Kondisi ini bukan saja mematikan roda pemerintahan desa, tapi juga menelantarkan hak warga. Ironisnya, pembiaran berlangsung sejak 2023 tanpa ada langkah tegas dari pemerintah daerah.
Baru pada Senin (8/9), Bupati Parigi Moutong Erwin Burase, S.Kom, akhirnya memanggil Dinas Pemberdayaan Masyarakat Desa (PMD) dan menerima perwakilan Aliansi Bambalemo Bersatu. Tekanan warga memaksa pemerintah mengambil sikap: Kepala Desa Bambalemo akan segera dinonaktifkan, dan penjabat sementara ditunjuk untuk memulihkan pelayanan publik.
“Sejak 2023 kepala desa tidak pernah bekerja, tidak ada laporan keuangan, masyarakat dibiarkan tanpa pelayanan,” ungkap salah satu perwakilan aliansi.
Dinas PMD dalam rapat mengakui pelayanan di Bambalemo memang terhenti akibat ketiadaan fungsi Kepala Desa maupun BPD. Bahkan, BPD disebut telah mundur.
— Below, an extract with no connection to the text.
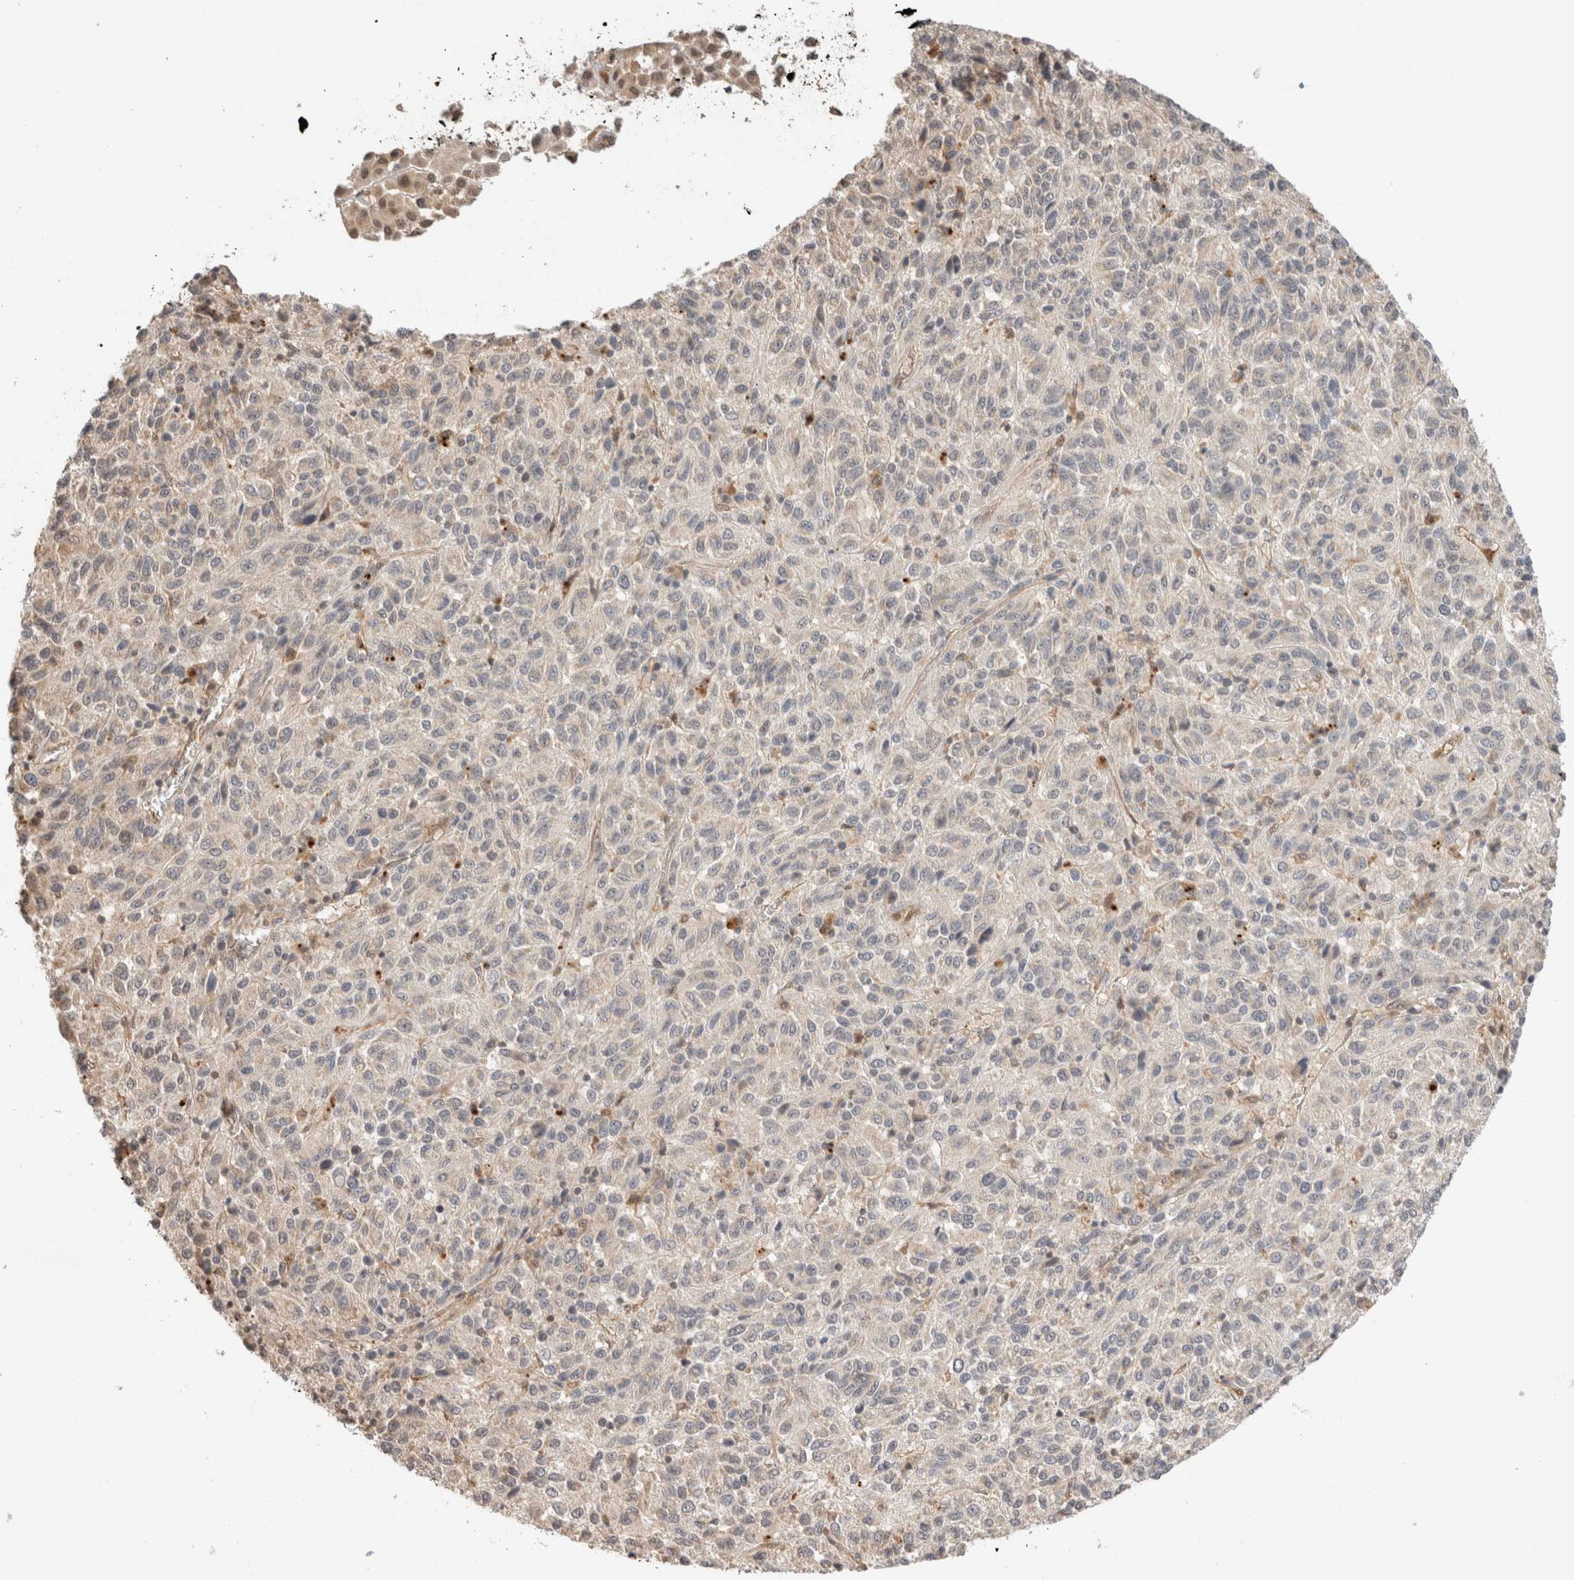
{"staining": {"intensity": "negative", "quantity": "none", "location": "none"}, "tissue": "melanoma", "cell_type": "Tumor cells", "image_type": "cancer", "snomed": [{"axis": "morphology", "description": "Malignant melanoma, Metastatic site"}, {"axis": "topography", "description": "Lung"}], "caption": "This is an immunohistochemistry micrograph of human melanoma. There is no expression in tumor cells.", "gene": "CA13", "patient": {"sex": "male", "age": 64}}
Artinya, desa praktis tidak punya roda pemerintahan. Namun, laporan ini tidak kunjung direspons dengan tindakan konkret selama hampir dua tahun.
“Ini situasi yang tidak bisa dianggap biasa, karena berpotensi mengganggu keamanan dan ketertiban,” ujar Bagian Hukum Dinas PMD.
Bupati Erwin menyatakan akan menonaktifkan Kepala Desa Bambalemo dengan dasar hukum yang jelas. Ia juga memerintahkan pemilihan ulang BPD agar diisi figur-figur netral, serta memastikan pelayanan publik di kantor desa segera dibuka kembali.
Kesepakatan rapat menetapkan tiga poin:
- Dinas PMD segera menyusun berkas pelanggaran Kepala Desa.
- Kepala Desa dinonaktifkan, Penjabat ditunjuk untuk mengembalikan layanan publik.
- Pemilihan BPD dilakukan netral dan transparan.
Pertemuan ditutup dalam keadaan aman. Namun satu pertanyaan besar masih menggantung: bagaimana mungkin sebuah desa dibiarkan lumpuh selama dua tahun tanpa ada tindakan cepat dari pemerintah daerah?
Kasus Bambalemo bukan sekadar soal Kepala Desa yang abai, tetapi juga soal lemahnya pengawasan birokrasi kabupaten terhadap jalannya pemerintahan di tingkat paling bawah.